**ABOUT THIS EXERCISE:** Reproduce all the lines below exactly and omit the images.

※ ※ ※

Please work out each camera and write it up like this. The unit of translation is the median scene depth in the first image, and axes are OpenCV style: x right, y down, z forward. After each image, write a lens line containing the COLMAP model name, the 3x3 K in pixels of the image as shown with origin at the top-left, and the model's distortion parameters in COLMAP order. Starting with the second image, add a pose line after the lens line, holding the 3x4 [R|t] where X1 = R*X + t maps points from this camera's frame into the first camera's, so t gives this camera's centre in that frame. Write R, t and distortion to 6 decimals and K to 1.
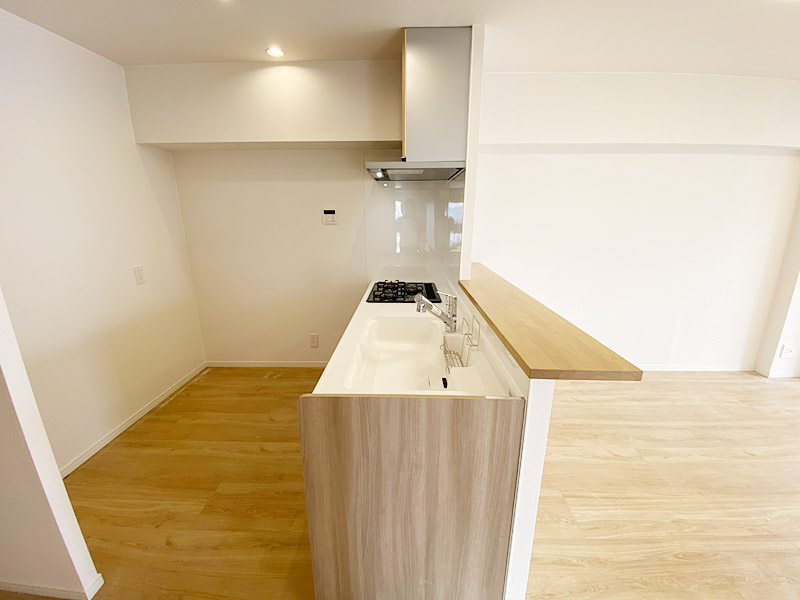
lens RADIAL K [[325.7, 0, 401.7], [0, 325.7, 301.4], [0, 0, 1]] dist [0.009549, -0.014579]
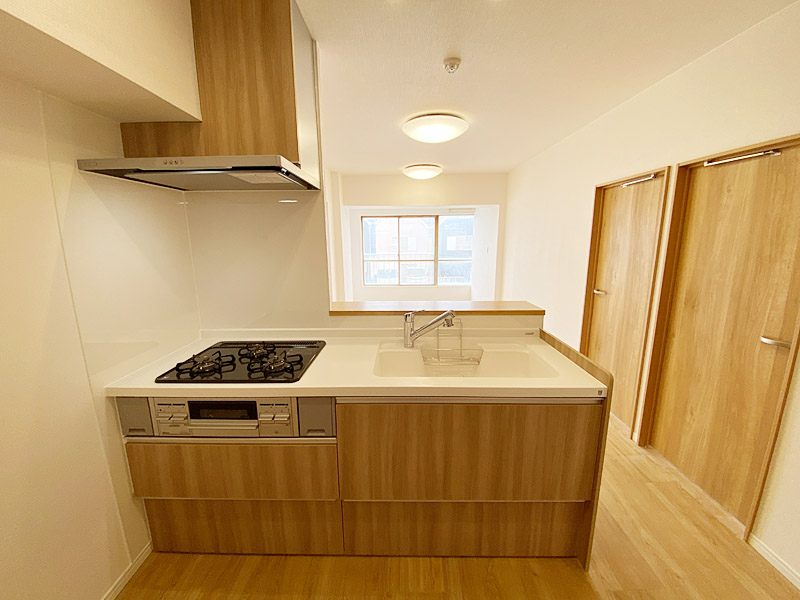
lens RADIAL K [[325.7, 0, 394.5], [0, 325.7, 301.3], [0, 0, 1]] dist [0.009549, -0.014579]
pose [[-0.008670, -0.186408, 0.982434, -0.619814], [0.271884, 0.945019, 0.181708, -0.183177], [-0.962291, 0.268684, 0.042488, 0.690031]]
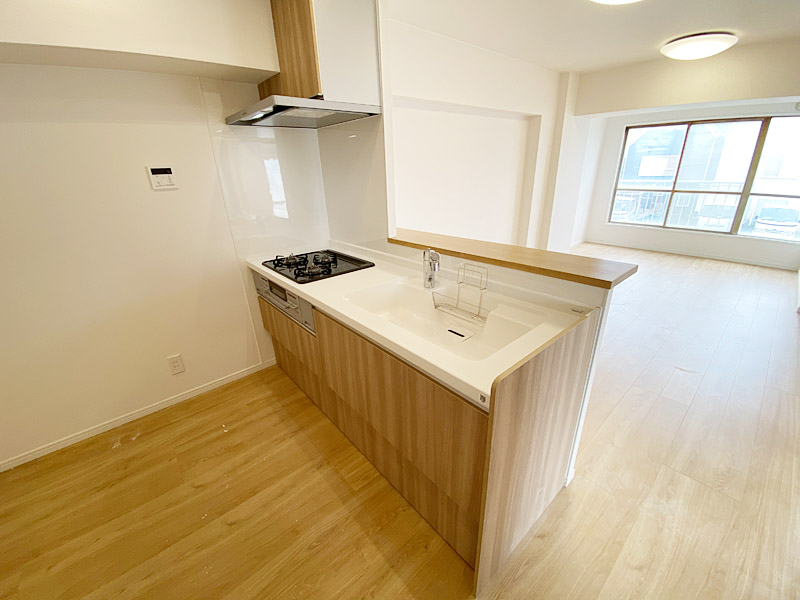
lens RADIAL K [[325.7, 0, 397.9], [0, 325.7, 301.4], [0, 0, 1]] dist [0.009549, -0.014579]
pose [[0.741497, -0.274158, 0.612388, -0.392669], [0.205438, 0.961643, 0.181765, -0.047721], [-0.638730, -0.008970, 0.769378, 0.208592]]
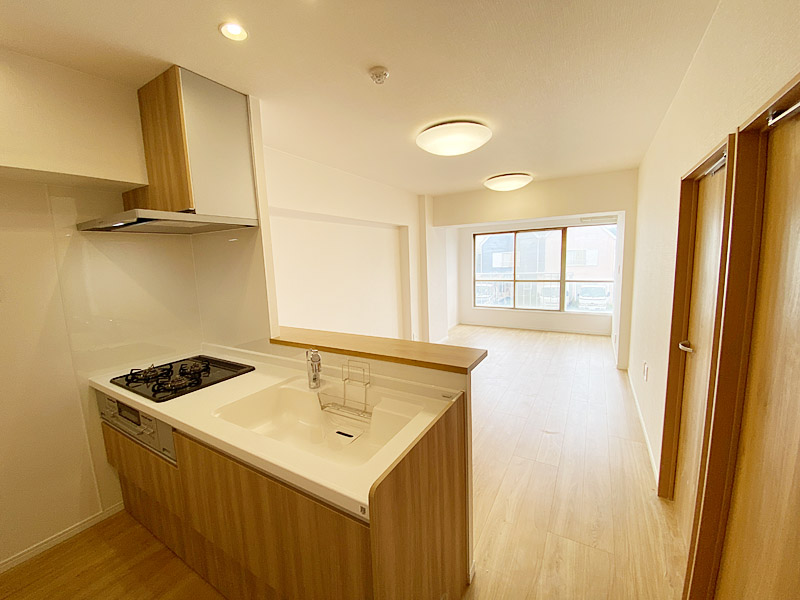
lens RADIAL K [[325.7, 0, 399.4], [0, 325.7, 299.3], [0, 0, 1]] dist [0.009549, -0.014579]
pose [[0.492451, -0.125274, 0.861277, -0.384049], [0.260156, 0.965531, -0.008311, -0.063842], [-0.830548, 0.228160, 0.508067, 0.163294]]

※ ※ ※

**ANSWER FOR THIS EXERCISE:**
Please work out each camera and write it up like this. The unit of translation is the median scene depth in the first image, and axes are OpenCV style: x right, y down, z forward. After each image, write a lens line containing the COLMAP model name, the 3x3 K in pixels of the image as shown with origin at the top-left, and the model's distortion parameters in COLMAP order. Starting with the second image, add a pose line after the lens line, holding the 3x4 [R|t] where X1 = R*X + t maps points from this camera's frame into the first camera's, so t gives this camera's centre in that frame. Write R, t and distortion to 6 decimals and K to 1.
lens RADIAL K [[325.7, 0, 401.7], [0, 325.7, 301.4], [0, 0, 1]] dist [0.009549, -0.014579]
lens RADIAL K [[325.7, 0, 394.5], [0, 325.7, 301.3], [0, 0, 1]] dist [0.009549, -0.014579]
pose [[-0.008670, -0.186408, 0.982434, -0.619814], [0.271884, 0.945019, 0.181708, -0.183177], [-0.962291, 0.268684, 0.042488, 0.690031]]
lens RADIAL K [[325.7, 0, 397.9], [0, 325.7, 301.4], [0, 0, 1]] dist [0.009549, -0.014579]
pose [[0.741497, -0.274158, 0.612388, -0.392669], [0.205438, 0.961643, 0.181765, -0.047721], [-0.638730, -0.008970, 0.769378, 0.208592]]
lens RADIAL K [[325.7, 0, 399.4], [0, 325.7, 299.3], [0, 0, 1]] dist [0.009549, -0.014579]
pose [[0.492451, -0.125274, 0.861277, -0.384049], [0.260156, 0.965531, -0.008311, -0.063842], [-0.830548, 0.228160, 0.508067, 0.163294]]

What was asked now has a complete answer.